Source:
Reports Needed from an ERP System
Most financial management systems do a good job of providing dynamic visibility into enterprise data. In the last century, ERP software excelled at capturing very large sets of business data, but had difficulty producing reports. That was then.
Today’s organizations want the ability to put their financial data to use to improve profitability, streamline operations, and improve decision-making. In recent years, capabilities for reporting and other data output and monitoring have become much more important to organizations. Reporting requirements for financial management systems have rapidly evolved to keep pace with that demand.
At a minimum, all companies need reports that cover month-end close, quarter close, and annual close, along with basic financial statements for income, expenses, and balances. While these outputs were always available, it wasn’t easy to adjust these reports or add derivations for other needs.
In our fast-paced business environment, the ability to generate prebuilt reports as well as easily create ad-hoc outputs, isn’t just something that’s nice to have—it’s a critical requirement for financial management systems software. Add in requirements for in-depth data analysis, information visualization, more operational visibility, and narrative reports, and companies quickly discover that their ERP software solutions need to easily work with advanced reporting systems like enterprise performance management (EPM) solutions.
Better Performance and Financial Planning
Ideally, a financial management system does more than just manage the monetary mechanics across debits and credits and publish a few reports.

Records supplied:
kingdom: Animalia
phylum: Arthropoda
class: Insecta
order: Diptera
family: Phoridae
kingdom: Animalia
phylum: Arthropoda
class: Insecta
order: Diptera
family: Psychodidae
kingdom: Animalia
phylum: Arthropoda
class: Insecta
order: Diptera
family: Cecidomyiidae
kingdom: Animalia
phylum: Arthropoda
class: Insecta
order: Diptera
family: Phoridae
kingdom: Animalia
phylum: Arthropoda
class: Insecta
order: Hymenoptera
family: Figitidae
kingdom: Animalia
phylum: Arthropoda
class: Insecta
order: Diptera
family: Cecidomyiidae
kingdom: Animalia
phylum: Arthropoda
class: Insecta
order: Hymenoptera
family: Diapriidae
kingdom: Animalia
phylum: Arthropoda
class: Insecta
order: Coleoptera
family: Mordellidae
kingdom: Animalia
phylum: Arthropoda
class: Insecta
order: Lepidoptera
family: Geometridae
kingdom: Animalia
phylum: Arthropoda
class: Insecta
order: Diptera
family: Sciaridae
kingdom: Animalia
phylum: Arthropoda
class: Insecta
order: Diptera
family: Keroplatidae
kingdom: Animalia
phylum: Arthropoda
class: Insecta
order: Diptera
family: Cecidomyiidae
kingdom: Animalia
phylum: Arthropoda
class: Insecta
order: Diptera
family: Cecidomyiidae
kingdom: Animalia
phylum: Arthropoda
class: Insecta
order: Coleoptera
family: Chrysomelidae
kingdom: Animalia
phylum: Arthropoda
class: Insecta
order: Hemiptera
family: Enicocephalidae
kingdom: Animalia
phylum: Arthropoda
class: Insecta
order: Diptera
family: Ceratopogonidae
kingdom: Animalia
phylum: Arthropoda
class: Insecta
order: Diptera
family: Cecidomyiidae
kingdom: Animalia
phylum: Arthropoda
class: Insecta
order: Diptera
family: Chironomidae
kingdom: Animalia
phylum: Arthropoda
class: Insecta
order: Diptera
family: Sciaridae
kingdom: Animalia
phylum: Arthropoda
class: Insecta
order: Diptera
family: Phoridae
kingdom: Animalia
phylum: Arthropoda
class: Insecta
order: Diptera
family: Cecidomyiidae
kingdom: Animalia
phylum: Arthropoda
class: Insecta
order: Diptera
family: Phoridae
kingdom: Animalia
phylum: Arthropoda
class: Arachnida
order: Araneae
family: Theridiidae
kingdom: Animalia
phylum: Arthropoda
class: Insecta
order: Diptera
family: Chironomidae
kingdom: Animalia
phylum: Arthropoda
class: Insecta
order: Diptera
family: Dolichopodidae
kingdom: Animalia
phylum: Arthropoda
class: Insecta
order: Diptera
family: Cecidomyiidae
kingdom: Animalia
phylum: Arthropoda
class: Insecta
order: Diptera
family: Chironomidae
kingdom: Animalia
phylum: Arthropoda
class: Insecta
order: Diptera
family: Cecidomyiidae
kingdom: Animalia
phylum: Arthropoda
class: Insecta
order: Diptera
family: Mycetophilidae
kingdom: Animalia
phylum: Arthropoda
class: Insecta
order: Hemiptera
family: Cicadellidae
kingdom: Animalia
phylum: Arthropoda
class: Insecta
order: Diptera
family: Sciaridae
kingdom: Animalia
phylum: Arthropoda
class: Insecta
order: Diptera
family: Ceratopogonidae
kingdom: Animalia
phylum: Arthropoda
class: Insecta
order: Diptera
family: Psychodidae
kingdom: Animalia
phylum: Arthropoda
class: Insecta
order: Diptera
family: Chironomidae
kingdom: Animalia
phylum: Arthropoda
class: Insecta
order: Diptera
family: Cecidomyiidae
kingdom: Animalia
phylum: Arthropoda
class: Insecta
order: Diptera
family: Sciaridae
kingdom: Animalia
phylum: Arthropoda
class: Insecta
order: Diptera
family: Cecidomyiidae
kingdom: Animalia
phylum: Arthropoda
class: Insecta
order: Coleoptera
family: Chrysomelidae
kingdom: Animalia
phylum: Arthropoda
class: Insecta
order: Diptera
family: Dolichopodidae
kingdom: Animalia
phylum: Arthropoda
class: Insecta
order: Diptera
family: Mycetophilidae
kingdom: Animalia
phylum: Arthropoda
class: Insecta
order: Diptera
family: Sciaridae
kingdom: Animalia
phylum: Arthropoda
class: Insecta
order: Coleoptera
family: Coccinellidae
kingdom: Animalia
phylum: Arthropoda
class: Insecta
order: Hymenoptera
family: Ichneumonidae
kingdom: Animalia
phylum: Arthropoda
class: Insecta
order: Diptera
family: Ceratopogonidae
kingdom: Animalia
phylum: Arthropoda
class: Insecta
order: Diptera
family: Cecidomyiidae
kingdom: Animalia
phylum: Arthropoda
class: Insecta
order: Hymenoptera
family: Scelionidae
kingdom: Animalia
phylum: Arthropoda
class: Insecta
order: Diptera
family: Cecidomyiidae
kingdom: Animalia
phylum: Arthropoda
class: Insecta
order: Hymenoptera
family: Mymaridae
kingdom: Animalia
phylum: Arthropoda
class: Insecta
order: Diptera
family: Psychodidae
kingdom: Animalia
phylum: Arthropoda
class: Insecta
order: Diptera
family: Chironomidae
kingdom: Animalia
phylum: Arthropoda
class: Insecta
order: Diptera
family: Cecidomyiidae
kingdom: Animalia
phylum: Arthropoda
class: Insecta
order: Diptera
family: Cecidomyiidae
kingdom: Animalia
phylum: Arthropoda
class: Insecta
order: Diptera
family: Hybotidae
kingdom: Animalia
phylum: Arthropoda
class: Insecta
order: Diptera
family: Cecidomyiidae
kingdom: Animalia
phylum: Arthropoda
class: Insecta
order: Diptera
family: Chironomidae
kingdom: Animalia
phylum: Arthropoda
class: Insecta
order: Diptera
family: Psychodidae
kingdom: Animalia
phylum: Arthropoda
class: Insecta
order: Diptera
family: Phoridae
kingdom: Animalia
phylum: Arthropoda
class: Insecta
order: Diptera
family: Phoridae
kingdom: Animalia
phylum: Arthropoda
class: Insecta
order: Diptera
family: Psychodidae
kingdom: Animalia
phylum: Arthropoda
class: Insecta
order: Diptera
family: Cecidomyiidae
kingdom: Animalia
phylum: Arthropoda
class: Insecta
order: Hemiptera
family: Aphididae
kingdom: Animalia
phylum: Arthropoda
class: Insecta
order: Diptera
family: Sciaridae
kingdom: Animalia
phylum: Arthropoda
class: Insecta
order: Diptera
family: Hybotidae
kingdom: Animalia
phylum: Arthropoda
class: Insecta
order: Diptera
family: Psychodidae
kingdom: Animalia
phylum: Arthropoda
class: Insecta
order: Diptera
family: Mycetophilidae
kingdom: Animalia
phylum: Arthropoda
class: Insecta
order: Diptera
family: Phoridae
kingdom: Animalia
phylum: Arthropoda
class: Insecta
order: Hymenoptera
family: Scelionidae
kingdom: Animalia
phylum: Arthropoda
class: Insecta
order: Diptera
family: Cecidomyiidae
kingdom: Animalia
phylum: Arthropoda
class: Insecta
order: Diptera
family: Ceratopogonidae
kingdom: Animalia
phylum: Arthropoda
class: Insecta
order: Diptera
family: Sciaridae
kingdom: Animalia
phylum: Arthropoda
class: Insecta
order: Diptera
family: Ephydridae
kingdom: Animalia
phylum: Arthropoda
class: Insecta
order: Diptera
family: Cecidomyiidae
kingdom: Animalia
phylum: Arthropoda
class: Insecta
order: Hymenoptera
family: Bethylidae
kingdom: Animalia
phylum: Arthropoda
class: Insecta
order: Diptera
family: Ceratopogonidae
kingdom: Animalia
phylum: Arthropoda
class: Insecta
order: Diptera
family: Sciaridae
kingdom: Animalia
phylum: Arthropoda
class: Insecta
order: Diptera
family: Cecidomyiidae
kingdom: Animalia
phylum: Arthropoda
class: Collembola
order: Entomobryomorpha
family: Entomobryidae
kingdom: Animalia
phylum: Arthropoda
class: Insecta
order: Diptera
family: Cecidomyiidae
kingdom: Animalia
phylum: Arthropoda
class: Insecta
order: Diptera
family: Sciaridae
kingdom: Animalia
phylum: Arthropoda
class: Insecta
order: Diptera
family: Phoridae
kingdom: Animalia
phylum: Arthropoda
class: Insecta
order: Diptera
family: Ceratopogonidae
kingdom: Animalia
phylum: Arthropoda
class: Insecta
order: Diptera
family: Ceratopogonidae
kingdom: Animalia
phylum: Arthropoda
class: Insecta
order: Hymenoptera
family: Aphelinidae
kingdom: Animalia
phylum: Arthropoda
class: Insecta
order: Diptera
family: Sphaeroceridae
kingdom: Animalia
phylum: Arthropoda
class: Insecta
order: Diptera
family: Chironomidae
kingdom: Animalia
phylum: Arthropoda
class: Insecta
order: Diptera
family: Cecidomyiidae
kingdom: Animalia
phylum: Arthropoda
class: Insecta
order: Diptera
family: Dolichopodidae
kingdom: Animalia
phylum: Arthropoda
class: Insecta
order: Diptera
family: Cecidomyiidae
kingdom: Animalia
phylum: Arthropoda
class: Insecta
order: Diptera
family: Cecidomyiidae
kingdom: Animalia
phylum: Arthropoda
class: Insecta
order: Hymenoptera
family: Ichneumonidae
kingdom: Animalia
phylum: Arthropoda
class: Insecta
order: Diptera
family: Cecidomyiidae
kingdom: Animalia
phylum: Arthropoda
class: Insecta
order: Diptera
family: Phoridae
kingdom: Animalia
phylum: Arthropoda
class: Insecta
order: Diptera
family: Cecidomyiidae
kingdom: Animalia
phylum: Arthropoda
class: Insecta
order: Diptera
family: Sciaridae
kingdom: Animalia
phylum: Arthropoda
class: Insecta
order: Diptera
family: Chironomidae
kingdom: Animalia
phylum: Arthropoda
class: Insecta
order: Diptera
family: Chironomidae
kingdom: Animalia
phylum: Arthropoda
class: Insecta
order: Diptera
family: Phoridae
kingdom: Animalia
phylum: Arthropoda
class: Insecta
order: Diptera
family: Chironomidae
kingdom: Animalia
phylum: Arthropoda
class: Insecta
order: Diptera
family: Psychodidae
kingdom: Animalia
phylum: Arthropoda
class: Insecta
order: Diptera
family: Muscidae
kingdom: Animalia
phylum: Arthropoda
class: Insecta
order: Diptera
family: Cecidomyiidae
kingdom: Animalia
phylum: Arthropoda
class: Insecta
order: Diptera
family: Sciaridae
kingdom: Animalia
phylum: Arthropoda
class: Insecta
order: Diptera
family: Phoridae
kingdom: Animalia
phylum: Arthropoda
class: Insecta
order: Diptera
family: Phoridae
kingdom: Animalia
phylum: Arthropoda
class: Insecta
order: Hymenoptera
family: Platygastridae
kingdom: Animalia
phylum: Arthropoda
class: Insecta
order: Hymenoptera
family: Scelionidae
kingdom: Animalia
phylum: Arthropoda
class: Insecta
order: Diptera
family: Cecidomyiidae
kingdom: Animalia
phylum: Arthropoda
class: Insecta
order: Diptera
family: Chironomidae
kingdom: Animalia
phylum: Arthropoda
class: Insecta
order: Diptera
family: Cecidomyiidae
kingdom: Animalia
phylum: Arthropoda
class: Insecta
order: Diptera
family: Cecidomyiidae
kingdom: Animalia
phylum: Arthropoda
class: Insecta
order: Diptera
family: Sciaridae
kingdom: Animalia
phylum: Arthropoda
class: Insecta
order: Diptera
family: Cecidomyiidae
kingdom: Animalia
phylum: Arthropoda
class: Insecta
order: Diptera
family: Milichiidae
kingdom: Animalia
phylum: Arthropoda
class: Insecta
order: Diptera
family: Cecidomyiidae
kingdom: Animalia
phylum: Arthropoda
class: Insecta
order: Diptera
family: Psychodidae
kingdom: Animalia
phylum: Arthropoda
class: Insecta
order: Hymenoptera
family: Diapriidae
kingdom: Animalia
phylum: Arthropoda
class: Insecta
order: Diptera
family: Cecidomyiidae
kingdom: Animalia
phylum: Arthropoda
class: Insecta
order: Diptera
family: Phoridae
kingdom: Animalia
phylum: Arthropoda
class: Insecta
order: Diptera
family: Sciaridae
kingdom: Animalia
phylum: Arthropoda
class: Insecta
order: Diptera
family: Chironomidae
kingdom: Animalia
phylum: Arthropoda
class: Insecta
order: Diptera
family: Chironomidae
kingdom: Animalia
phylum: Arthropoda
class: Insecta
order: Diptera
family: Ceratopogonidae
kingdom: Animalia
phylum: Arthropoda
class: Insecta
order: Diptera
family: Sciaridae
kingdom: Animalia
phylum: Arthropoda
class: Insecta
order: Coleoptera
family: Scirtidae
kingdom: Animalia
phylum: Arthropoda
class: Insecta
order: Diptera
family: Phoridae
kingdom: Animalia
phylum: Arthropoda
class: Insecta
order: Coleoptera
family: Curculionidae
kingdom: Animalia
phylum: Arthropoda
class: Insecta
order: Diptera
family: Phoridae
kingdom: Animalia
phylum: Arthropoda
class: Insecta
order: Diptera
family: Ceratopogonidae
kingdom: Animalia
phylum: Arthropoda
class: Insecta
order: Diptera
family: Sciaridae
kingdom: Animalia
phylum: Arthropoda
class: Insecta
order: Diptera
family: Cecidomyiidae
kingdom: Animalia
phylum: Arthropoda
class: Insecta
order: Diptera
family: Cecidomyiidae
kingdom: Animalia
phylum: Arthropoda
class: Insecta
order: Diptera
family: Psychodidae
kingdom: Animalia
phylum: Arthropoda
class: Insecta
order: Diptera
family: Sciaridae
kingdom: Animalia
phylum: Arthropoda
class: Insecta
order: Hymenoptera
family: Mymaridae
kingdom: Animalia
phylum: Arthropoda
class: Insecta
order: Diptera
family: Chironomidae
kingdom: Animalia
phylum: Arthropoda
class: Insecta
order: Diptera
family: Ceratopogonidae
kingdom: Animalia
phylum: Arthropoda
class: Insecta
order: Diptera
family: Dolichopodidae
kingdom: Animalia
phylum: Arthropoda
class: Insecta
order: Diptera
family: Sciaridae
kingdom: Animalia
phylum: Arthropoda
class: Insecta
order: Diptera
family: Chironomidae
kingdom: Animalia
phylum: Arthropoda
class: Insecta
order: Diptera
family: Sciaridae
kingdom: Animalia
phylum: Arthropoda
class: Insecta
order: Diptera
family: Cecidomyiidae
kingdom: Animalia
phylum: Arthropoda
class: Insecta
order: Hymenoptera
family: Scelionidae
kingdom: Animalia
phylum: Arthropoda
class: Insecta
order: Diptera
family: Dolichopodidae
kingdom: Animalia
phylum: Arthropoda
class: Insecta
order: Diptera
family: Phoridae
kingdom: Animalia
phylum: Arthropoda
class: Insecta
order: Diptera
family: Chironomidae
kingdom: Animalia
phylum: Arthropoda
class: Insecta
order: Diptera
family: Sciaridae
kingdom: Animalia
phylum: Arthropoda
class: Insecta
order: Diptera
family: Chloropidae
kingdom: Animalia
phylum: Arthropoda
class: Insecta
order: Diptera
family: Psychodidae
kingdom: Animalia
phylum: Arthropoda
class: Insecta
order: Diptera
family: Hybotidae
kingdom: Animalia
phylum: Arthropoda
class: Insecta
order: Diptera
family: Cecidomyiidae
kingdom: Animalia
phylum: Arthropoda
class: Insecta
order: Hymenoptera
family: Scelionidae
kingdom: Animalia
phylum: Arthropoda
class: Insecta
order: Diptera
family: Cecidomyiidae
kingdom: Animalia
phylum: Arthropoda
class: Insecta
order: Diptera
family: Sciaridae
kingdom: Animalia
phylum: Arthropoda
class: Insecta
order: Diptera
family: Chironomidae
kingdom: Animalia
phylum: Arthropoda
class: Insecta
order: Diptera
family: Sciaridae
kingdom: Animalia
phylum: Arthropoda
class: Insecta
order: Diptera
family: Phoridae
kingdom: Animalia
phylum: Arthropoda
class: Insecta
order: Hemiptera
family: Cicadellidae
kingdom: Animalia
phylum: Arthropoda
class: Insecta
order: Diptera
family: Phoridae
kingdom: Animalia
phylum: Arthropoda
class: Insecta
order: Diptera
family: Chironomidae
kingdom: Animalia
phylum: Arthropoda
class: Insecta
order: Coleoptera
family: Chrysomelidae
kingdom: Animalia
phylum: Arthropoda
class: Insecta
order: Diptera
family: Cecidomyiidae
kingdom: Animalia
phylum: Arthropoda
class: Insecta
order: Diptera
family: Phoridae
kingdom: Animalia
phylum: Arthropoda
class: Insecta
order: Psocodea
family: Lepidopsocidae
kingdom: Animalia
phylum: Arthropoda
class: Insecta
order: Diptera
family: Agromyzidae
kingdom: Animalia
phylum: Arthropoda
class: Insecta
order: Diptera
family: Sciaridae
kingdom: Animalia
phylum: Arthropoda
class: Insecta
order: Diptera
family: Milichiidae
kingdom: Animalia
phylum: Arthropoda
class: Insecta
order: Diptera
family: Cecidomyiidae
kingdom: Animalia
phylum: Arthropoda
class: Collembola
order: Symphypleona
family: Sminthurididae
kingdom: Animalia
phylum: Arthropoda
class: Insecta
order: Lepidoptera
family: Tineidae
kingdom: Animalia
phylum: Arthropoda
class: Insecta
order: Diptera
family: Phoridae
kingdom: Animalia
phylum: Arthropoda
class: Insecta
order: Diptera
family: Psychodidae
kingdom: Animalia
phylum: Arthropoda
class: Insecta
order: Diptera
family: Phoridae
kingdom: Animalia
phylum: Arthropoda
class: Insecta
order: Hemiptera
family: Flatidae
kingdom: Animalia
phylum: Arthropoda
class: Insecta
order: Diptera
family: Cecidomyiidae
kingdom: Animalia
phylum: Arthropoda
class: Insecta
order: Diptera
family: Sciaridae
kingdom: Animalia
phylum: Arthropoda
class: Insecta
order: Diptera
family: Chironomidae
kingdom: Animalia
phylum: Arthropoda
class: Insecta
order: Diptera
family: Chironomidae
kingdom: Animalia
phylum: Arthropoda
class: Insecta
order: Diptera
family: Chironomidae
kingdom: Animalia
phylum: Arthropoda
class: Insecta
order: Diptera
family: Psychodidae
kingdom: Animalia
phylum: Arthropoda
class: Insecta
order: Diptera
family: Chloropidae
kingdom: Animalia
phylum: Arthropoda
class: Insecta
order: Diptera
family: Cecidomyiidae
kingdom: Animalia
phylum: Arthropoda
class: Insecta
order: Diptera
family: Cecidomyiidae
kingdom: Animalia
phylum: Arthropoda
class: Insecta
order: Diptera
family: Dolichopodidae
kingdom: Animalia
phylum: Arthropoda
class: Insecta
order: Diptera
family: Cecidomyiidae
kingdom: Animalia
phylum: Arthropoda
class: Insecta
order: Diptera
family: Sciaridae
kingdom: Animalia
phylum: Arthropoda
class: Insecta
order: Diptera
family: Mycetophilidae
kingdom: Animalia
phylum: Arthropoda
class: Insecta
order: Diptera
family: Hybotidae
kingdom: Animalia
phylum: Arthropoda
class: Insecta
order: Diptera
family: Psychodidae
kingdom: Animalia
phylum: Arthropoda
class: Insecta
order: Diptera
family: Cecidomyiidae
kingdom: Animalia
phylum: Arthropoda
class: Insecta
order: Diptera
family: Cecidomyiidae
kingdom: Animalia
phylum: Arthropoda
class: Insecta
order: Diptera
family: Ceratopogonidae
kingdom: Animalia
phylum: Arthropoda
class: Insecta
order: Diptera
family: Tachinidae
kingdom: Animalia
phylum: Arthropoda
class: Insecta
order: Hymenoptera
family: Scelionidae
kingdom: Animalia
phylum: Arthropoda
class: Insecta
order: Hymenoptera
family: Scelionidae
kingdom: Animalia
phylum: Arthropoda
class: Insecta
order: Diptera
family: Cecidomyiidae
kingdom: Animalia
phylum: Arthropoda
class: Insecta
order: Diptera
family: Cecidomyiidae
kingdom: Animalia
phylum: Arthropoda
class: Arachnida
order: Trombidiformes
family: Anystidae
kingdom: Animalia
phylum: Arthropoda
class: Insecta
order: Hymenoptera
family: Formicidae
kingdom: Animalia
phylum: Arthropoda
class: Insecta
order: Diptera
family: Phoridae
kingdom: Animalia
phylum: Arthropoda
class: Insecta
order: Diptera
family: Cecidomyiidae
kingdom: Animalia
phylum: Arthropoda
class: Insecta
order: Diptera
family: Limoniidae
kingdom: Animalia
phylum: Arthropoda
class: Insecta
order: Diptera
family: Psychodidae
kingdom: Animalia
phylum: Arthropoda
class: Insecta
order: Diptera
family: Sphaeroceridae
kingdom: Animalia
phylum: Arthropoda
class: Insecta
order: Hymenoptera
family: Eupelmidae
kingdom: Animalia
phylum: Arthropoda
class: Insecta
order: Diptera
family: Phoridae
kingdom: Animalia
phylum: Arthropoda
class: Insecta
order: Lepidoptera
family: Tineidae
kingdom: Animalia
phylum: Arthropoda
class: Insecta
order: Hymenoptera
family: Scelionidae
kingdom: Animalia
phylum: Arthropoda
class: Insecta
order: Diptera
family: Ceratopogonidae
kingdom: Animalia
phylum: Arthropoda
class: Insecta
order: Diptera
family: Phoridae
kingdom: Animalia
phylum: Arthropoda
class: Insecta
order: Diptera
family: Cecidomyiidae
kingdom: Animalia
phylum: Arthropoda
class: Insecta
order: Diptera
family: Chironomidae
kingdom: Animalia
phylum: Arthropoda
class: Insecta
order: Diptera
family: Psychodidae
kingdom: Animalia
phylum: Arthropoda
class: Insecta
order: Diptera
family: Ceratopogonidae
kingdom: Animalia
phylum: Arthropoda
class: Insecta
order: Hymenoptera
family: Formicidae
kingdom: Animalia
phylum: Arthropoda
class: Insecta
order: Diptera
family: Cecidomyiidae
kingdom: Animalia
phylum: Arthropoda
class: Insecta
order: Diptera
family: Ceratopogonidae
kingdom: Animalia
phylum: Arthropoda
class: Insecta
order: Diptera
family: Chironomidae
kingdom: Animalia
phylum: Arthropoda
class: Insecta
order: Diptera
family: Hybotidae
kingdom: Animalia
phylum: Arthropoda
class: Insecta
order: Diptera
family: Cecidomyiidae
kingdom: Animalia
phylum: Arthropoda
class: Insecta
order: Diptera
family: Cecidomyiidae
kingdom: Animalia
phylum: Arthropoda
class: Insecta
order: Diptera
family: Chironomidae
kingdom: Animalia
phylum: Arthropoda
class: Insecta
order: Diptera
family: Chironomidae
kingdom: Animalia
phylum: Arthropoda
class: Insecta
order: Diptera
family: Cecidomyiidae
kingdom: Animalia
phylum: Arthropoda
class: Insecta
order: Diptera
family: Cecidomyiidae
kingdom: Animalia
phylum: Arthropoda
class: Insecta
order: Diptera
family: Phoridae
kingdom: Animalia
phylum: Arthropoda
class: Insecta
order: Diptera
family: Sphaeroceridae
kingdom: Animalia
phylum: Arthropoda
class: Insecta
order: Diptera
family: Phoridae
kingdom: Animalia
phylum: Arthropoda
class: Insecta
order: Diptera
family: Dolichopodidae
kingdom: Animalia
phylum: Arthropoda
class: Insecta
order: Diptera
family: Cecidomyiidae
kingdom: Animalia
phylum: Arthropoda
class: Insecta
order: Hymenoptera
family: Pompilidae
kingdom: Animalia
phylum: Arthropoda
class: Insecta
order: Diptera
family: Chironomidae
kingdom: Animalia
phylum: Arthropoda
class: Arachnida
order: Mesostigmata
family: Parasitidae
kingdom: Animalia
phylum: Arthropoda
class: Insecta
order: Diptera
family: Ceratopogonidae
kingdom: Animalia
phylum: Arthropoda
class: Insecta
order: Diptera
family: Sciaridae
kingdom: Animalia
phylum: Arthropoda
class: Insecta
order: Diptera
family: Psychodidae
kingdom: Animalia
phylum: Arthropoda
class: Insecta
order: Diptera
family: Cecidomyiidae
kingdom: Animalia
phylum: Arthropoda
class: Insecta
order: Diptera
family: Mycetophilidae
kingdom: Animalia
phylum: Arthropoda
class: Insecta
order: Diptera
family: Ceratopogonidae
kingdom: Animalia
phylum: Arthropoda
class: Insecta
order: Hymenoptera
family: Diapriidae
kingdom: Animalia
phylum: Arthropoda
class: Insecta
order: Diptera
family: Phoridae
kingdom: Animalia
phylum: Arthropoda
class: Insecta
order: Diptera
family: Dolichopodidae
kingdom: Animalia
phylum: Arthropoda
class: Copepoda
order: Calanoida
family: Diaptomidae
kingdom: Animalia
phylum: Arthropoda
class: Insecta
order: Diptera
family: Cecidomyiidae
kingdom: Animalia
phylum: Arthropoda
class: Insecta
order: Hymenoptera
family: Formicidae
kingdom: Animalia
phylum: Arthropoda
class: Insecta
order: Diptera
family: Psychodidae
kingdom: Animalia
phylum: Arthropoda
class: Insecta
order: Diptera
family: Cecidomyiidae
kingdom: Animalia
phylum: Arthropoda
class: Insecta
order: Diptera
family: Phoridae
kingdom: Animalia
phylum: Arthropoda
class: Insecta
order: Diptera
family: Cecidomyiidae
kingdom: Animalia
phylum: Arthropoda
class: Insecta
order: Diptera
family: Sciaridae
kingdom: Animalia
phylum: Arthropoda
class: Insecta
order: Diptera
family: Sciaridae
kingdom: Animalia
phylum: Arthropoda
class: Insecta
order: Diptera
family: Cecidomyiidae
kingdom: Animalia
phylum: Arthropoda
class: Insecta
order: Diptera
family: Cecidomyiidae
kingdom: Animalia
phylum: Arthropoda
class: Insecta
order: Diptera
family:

Prompt: Translate this sentence from the text on ERP reporting into Spanish: "In recent years, capabilities for reporting and other data output and monitoring have become much more important to organizations."

Solved exercise: En los últimos años, las capacidades de generación de informes y de otras formas de salida y supervisión de datos se han vuelto mucho más importantes para las organizaciones.